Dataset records
::::::::::
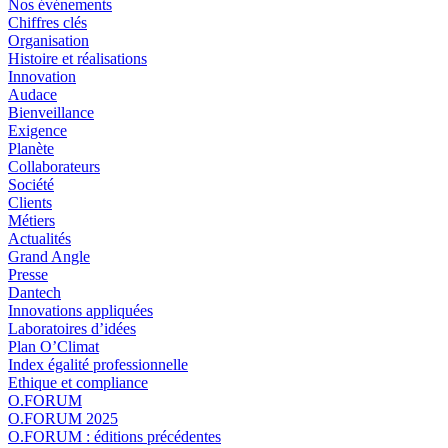
Nos événements
Chiffres clés
Organisation
Histoire et réalisations
Innovation
Audace
Bienveillance
Exigence
Planète
Collaborateurs
Société
Clients
Métiers
Actualités
Grand Angle
Presse
Dantech
Innovations appliquées
Laboratoires d’idées
Plan O’Climat
Index égalité professionnelle
Ethique et compliance
O.FORUM
O.FORUM 2025
O.FORUM : éditions précédentes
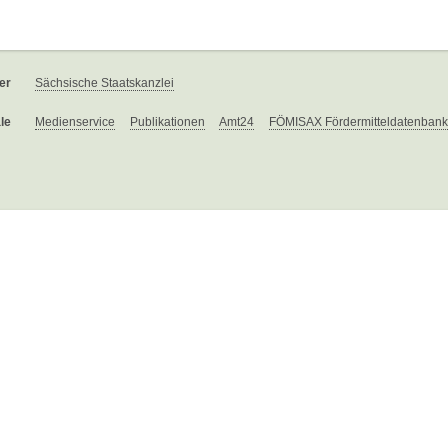
er
Sächsische Staatskanzlei
le
Medienservice
Publikationen
Amt24
FÖMISAX Fördermitteldatenbank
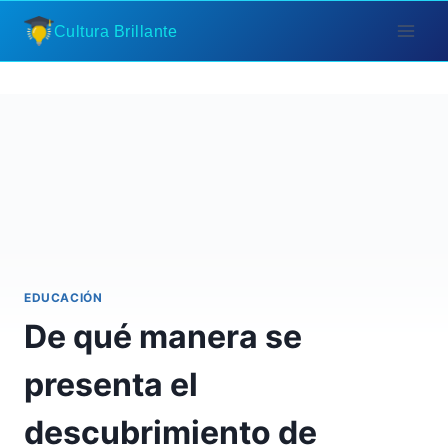
Saltar
Cultura Brillante
al
contenido
EDUCACIÓN
De qué manera se
presenta el
descubrimiento de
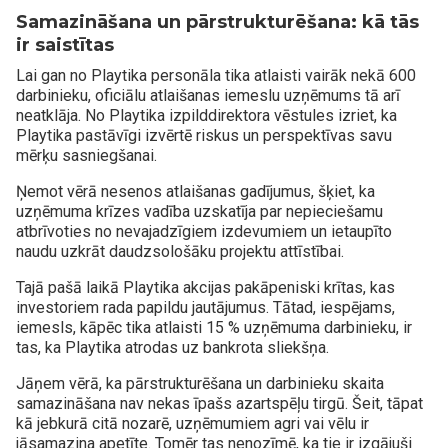
Samazināšana un pārstrukturēšana: kā tās
ir saistītas
Lai gan no Playtika personāla tika atlaisti vairāk nekā 600
darbinieku, oficiālu atlaišanas iemeslu uzņēmums tā arī
neatklāja. No Playtika izpilddirektora vēstules izriet, ka
Playtika pastāvīgi izvērtē riskus un perspektīvas savu
mērķu sasniegšanai.
Ņemot vērā nesenos atlaišanas gadījumus, šķiet, ka
uzņēmuma krīzes vadība uzskatīja par nepieciešamu
atbrīvoties no nevajadzīgiem izdevumiem un ietaupīto
naudu uzkrāt daudzsološāku projektu attīstībai.
Tajā pašā laikā Playtika akcijas pakāpeniski krītas, kas
investoriem rada papildu jautājumus. Tātad, iespējams,
iemesls, kāpēc tika atlaisti 15 % uzņēmuma darbinieku, ir
tas, ka Playtika atrodas uz bankrota sliekšņa.
Jāņem vērā, ka pārstrukturēšana un darbinieku skaita
samazināšana nav nekas īpašs azartspēļu tirgū. Šeit, tāpat
kā jebkurā citā nozarē, uzņēmumiem agri vai vēlu ir
jāsamazina apetīte. Tomēr tas nenozīmē, ka tie ir izgājuši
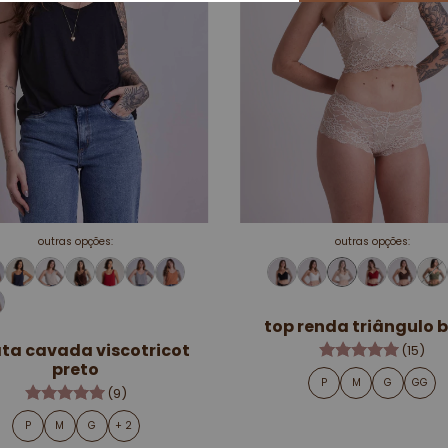
outras opções:
outras opções:
top renda triângulo 
ta cavada viscotricot
(15)
preto
P
M
G
GG
(9)
P
M
G
+ 2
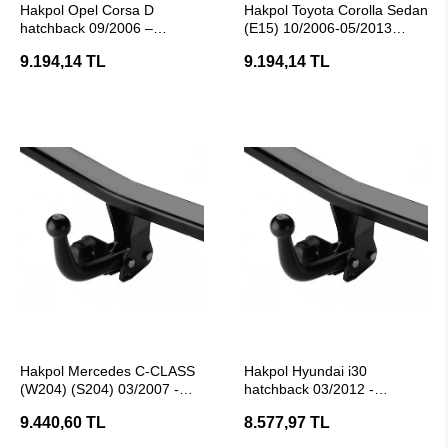
Hakpol Opel Corsa D
Hakpol Toyota Corolla Sedan
hatchback 09/2006 –
(E15) 10/2006-05/2013
11/2014 Çeki Demiri (E20
Arası Çeki Demiri ( E20
9.194,14 TL
9.194,14 TL
Belgeli)
Belgeli)
SEPETE EKLE
SEPETE EKLE
Hakpol Mercedes C-CLASS
Hakpol Hyundai i30
(W204) (S204) 03/2007 -
hatchback 03/2012 -
02/2014 Çeki Demiri
12/2016 Çeki Demiri (E20
9.440,60 TL
8.577,97 TL
Belgeli)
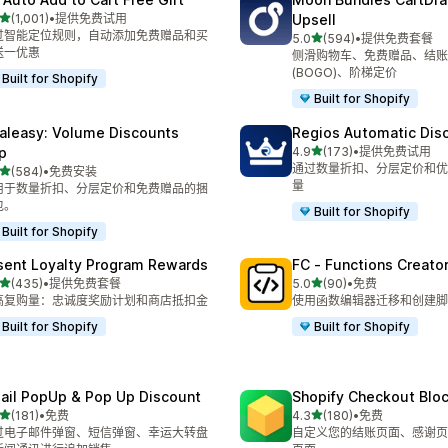
星（满分 5 星）
(1,001)
•
提供免费试用
Upsell
 1001 条评论
过智能定位规则，自动添加免费赠品和买
星（满分 5 星）
5.0
(594)
•
提供免费套餐
总共 594 条评论
送一优惠
侧滑购物车、免费赠品、结账
(BOGO)、阶梯定价
Built for Shopify
Built for Shopify
aleasy: Volume Discounts
Regios Automatic Dis
星（满分 5 星）
p
4.9
(173)
•
提供免费试用
总共 173 条评论
通过数量折扣、分层定价和优
星（满分 5 星）
(584)
•
免费安装
 584 条评论
量
用于数量折扣、分层定价和免费赠品的捆
包。
Built for Shopify
Built for Shopify
sent Loyalty Program Rewards
FC ‑ Functions Creator
星（满分 5 星）
星（满分 5 星）
(435)
•
提供免费套餐
5.0
(90)
•
免费
 435 条评论
总共 90 条评论
高复购量：忠诚度奖励计划和商店抵扣金
使用函数编辑器迁移和创建脚
Built for Shopify
Built for Shopify
ail PopUp & Pop Up Discount
Shopify Checkout Blo
星（满分 5 星）
星（满分 5 星）
(181)
•
免费
4.3
(180)
•
免费
 181 条评论
总共 180 条评论
过电子邮件弹窗、短信弹窗、幸运大转盘
自定义您的结账页面、感谢页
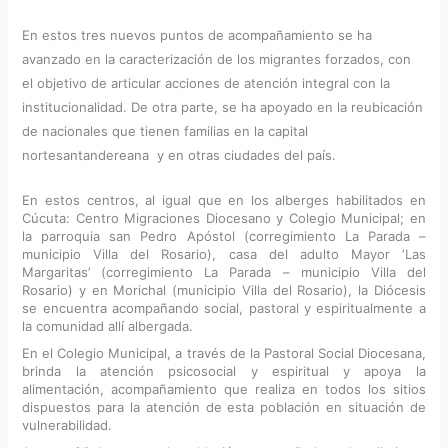
En estos tres nuevos puntos de acompañamiento se ha
avanzado en la caracterización de los migrantes forzados, con
el objetivo de articular acciones de atención integral con la
institucionalidad. De otra parte, se ha apoyado en la reubicación
de nacionales que tienen familias en la capital
nortesantandereana y en otras ciudades del país.
En estos centros, al igual que en los alberges habilitados en
Cúcuta: Centro Migraciones Diocesano y Colegio Municipal; en
la parroquia san Pedro Apóstol (corregimiento La Parada –
municipio Villa del Rosario), casa del adulto Mayor ‘Las
Margaritas’ (corregimiento La Parada – municipio Villa del
Rosario) y en Morichal (municipio Villa del Rosario), la Diócesis
se encuentra acompañando social, pastoral y espiritualmente a
la comunidad allí albergada.
En el Colegio Municipal, a través de la Pastoral Social Diocesana,
brinda la atención psicosocial y espiritual y apoya la
alimentación, acompañamiento que realiza en todos los sitios
dispuestos para la atención de esta población en situación de
vulnerabilidad.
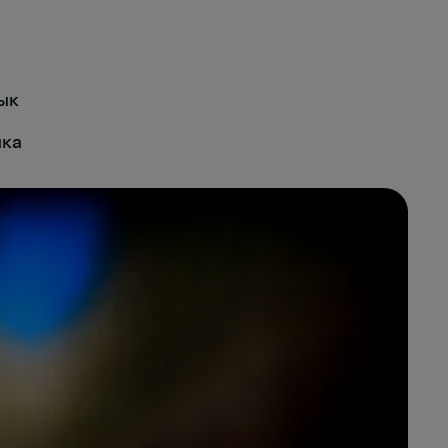
ык
ыка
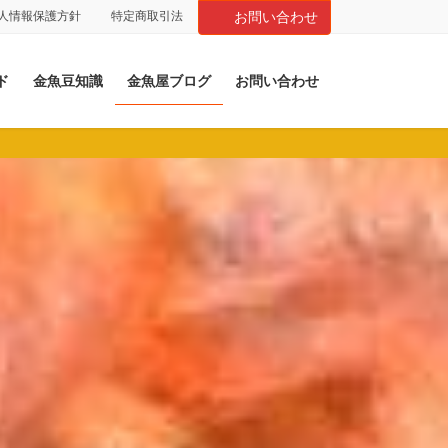
人情報保護方針
特定商取引法
お問い合わせ
ド
金魚豆知識
金魚屋ブログ
お問い合わせ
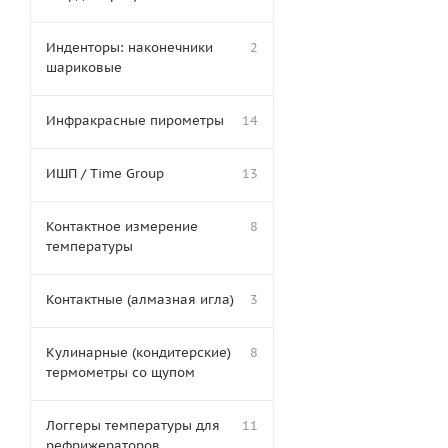
Инденторы: наконечники
2
шариковые
Инфракрасные пирометры
14
ИШП / Time Group
13
Контактное измерение
8
температуры
Контактные (алмазная игла)
3
Кулинарные (кондитерские)
8
термометры со щупом
Логгеры температуры для
11
рефрижераторов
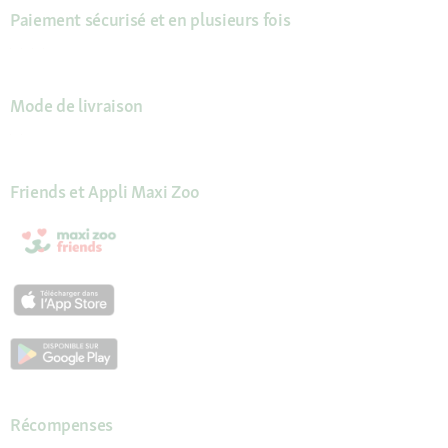
Paiement sécurisé et en plusieurs fois
Mode de livraison
Friends et Appli Maxi Zoo
Récompenses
::::::::::
_BRIEF:_
Begin at the line that has "nortesantandereana y en" in the entries above; stop after the line that has "la parroquia san". Transcribe exactly those lines and no others.

_REPLY TO THE TASK:_
nortesantandereana y en otras ciudades del país.
En estos centros, al igual que en los alberges habilitados en
Cúcuta: Centro Migraciones Diocesano y Colegio Municipal; en
la parroquia san Pedro Apóstol (corregimiento La Parada –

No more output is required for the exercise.